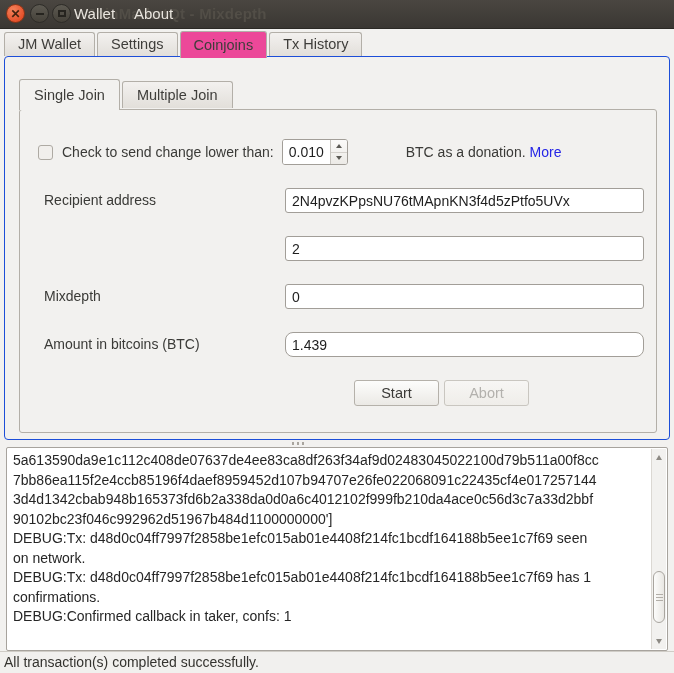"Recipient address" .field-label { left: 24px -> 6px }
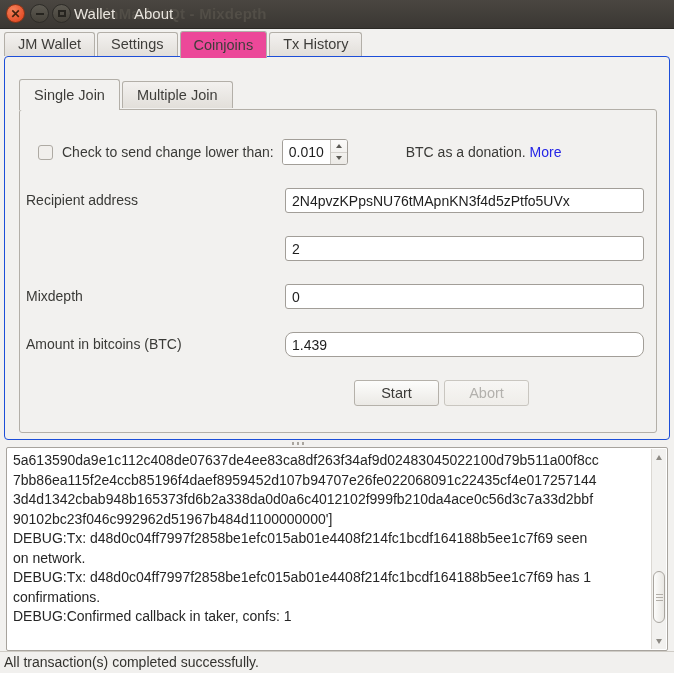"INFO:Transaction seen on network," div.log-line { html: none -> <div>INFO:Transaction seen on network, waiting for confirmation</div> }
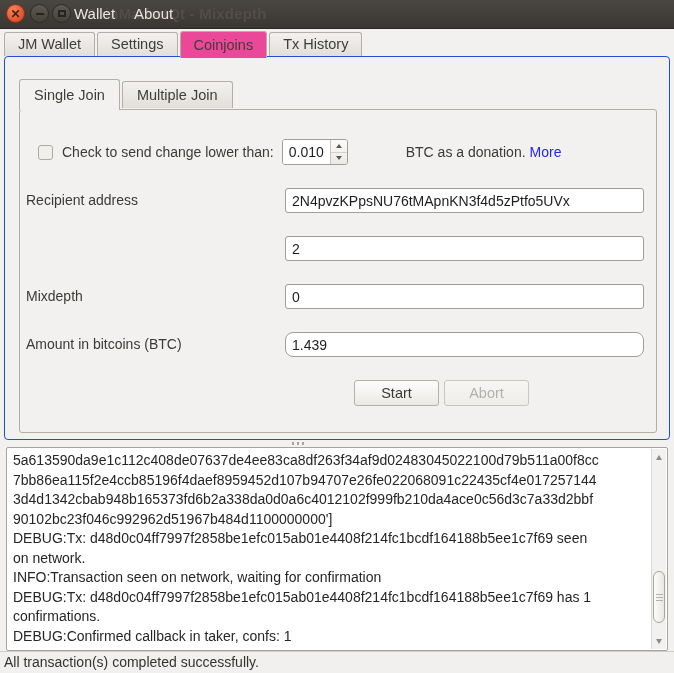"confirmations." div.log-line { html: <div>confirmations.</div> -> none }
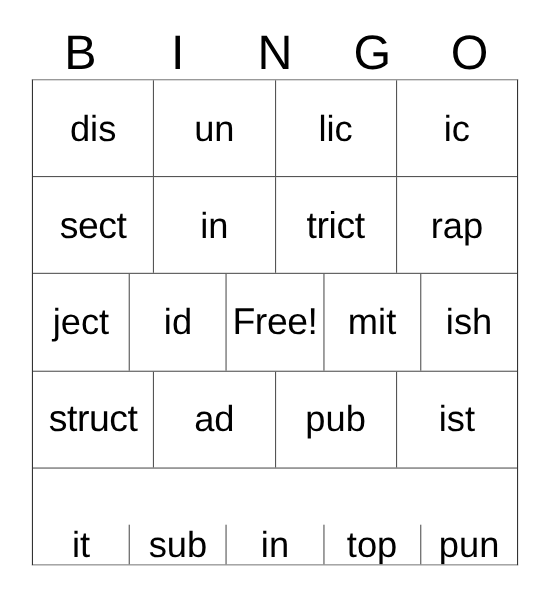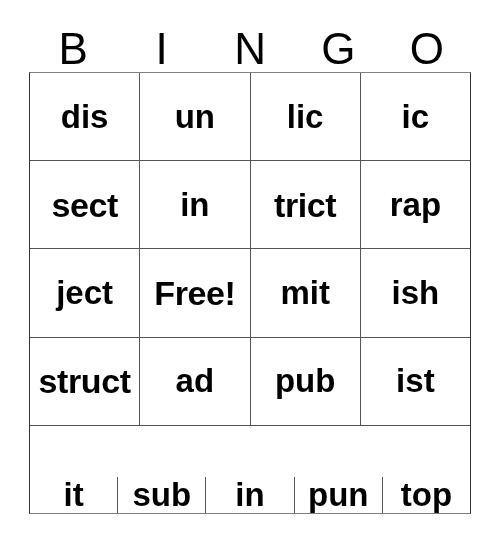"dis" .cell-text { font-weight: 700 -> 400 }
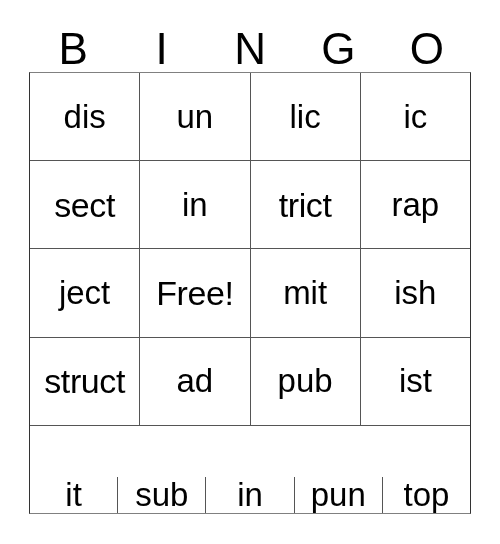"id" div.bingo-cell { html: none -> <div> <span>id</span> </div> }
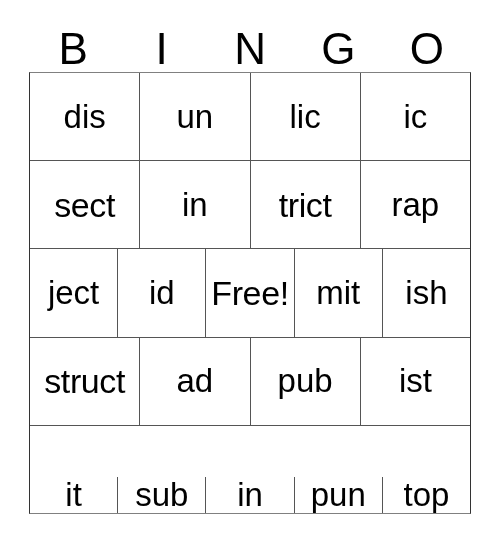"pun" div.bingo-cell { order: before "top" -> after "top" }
◆ ◆ ◆ ◆ ◆ ◆ ◆
THE PROBLEM:
Give the records again without a single change, and exclude the pictures.

RESPONSE BELOW:
"Recipient address" .field-label { left: 24px -> 6px }
"INFO:Transaction seen on network," div.log-line { html: none -> <div>INFO:Transaction seen on network, waiting for confirmation</div> }
"confirmations." div.log-line { html: <div>confirmations.</div> -> none }
"dis" .cell-text { font-weight: 700 -> 400 }
"id" div.bingo-cell { html: none -> <div> <span>id</span> </div> }
"pun" div.bingo-cell { order: before "top" -> after "top" }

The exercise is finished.